You are given a sequence of random integers A₁, A₂, …, A_N. Compute the product of max(A_i, A_i+1, …, A_j) - min(A_i, A_i+1, …, A_j) over all 1 ≤ i < j ≤ N, modulo 1,000,000,007.

QUICK EXPLANATION

Let ans[j] be the answer to the problem for subsequence A₁, A₂, …, A_j; i.e., ans[j] = diff(1, j) × diff(2, j) × … diff(j-1, j), where diff(i, j) = max(A_i, A_i+1, …, A_j) - min(A_i, A_i+1, …, A_j). Then, the actual answer is ans[1] × ans[2] × … × ans[N]. The value of ans[j+1] can be calculated from ans[j] in O(1) amortized time since the array is random.

EXPLANATION

In this solution, we will add the elements of A one-by-one. Let’s consider subsequence A₁, A₂, …, A_j and solve it. To do this, we will maintain two additional arrays M[] and m[], where:

• M[i] = max(A_i, A_i+1, ..., A_j)
• m[i] = min(A_i, A_i+1, ..., A_j)

For example, let A = (3, 6, 5, 1, 5, 3, 4). (Here, j = 7.) Then,

• M = (6, 6, 5, 5, 5, 4, 4)
• m = (1, 1, 1, 1, 3, 3, 4)

It is obvious that the elements of M are sorted in non-increasing order, while the elements of m are sorted in non-decreasing order.

Let diff(i, j) = max(A_i, A_i+1, …, A_j) - min(A_i, A_i+1, …, A_j). Suppose we know the answer for this subproblem; i.e., we have calculated ans[j] = the product of diff(i2, j2) for all 1 ≤ i2 < j2 ≤ j. Let’s add element A_j+1. Now, we want calculate the subproblem A₁, A₂, …, A_j+1. It can be seen that

ans[j+1] = ans[j] × {diff(1, j+1) × diff(2, j+1) × … × diff(j, j+1)}

The value of {diff(1, j+1) × diff(2, j+1) × … × diff(j, j+1)} can be calculated efficiently using the M and m arrays above. First, as we now have a new element A_j+1, let’s update M and m but do not add new elements to them yet. For example, suppose A_j+1 = 5. Then,

• M = (6, 6, 5, 5, 5, 5, 5)
• m = (1, 1, 1, 1, 3, 3, 4)

On the other hand, suppose A_j+1 = 2. Then,

• M = (6, 6, 5, 5, 5, 4, 4)

→ STATED PROBLEM A
Collect every line of the entries that contains the string "shape".

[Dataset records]
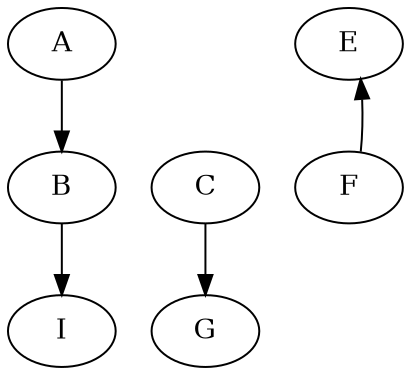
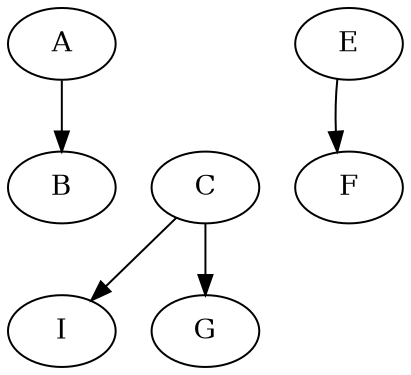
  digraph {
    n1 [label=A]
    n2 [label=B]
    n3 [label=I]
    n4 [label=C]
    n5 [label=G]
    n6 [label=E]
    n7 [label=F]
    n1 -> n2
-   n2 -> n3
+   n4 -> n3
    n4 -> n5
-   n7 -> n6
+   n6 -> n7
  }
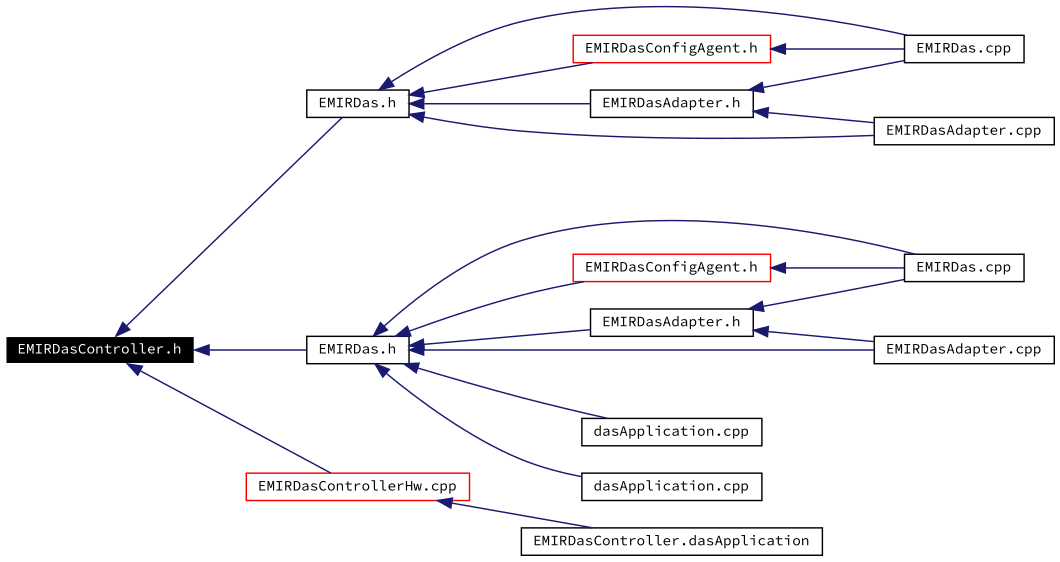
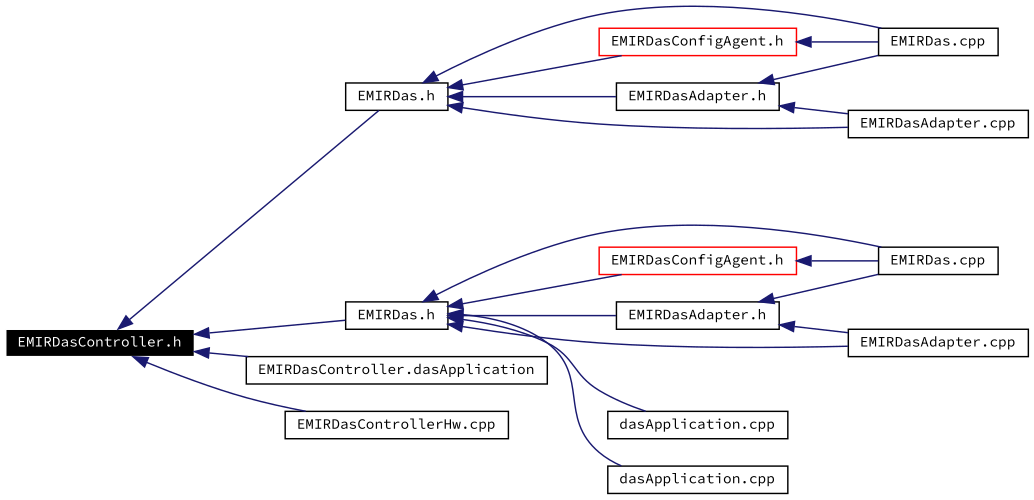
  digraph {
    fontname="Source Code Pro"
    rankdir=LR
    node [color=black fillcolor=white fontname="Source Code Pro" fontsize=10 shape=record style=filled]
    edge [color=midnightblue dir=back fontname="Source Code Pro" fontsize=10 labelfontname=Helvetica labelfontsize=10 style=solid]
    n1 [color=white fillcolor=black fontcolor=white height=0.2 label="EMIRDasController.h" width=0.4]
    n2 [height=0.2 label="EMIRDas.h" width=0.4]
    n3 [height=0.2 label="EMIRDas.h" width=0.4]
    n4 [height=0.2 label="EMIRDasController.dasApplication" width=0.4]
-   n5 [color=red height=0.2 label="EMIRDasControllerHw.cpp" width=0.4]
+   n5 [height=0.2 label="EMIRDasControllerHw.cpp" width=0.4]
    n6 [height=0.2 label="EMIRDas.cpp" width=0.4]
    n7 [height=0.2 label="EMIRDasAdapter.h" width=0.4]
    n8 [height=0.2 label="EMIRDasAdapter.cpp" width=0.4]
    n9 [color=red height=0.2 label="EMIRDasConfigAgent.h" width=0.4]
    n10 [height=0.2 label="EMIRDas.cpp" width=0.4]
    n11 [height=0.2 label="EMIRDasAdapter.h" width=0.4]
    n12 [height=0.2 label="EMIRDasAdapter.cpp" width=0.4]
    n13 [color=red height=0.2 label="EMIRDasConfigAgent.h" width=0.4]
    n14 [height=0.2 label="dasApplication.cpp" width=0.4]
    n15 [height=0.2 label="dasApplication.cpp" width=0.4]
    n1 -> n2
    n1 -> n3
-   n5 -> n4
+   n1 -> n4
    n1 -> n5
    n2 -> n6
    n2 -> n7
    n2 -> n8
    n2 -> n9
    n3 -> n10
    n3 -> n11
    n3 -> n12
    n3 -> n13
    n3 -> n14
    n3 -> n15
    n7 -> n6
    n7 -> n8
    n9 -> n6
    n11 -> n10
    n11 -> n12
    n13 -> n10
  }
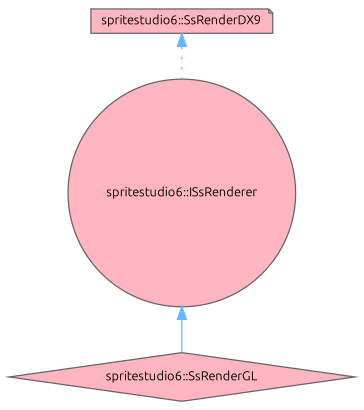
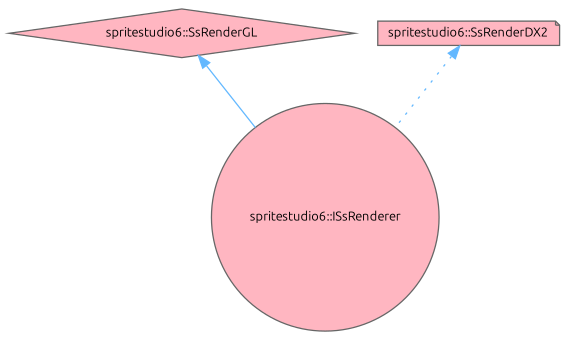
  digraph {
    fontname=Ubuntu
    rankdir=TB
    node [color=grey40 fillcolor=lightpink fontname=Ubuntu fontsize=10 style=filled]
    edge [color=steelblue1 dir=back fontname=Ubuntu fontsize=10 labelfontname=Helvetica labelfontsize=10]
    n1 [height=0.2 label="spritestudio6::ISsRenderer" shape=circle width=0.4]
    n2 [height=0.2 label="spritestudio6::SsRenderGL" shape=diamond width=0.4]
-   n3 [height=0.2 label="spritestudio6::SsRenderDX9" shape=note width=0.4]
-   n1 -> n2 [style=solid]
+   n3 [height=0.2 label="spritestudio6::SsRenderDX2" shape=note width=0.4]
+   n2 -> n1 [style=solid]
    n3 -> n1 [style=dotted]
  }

→ STATED PROBLEM B
Decide whether each statement agrees with the problem write-up above, and support each yes or no with the deciding words from the write-up: (i) the elements of M are sorted in non-increasing order; (ii) ans[j+1] can be calculated from ans[j] in O(1) worst-case time; (iii) the product is taken modulo 1,000,000,009.

→ TASK RESULT A
    node [color=black fillcolor=white fontname="Source Code Pro" fontsize=10 shape=record style=filled]
    n1 [height=0.2 label="spritestudio6::ISsRenderer" shape=circle width=0.4]
    n2 [height=0.2 label="spritestudio6::SsRenderGL" shape=diamond width=0.4]
-   n3 [height=0.2 label="spritestudio6::SsRenderDX9" shape=note width=0.4]
+   n3 [height=0.2 label="spritestudio6::SsRenderDX2" shape=note width=0.4]

→ TASK RESULT B
(i) Yes: "the elements of M are sorted in non-increasing order"
(ii) No: "in O(1) amortized time since the array is random"
(iii) No: "modulo 1,000,000,007"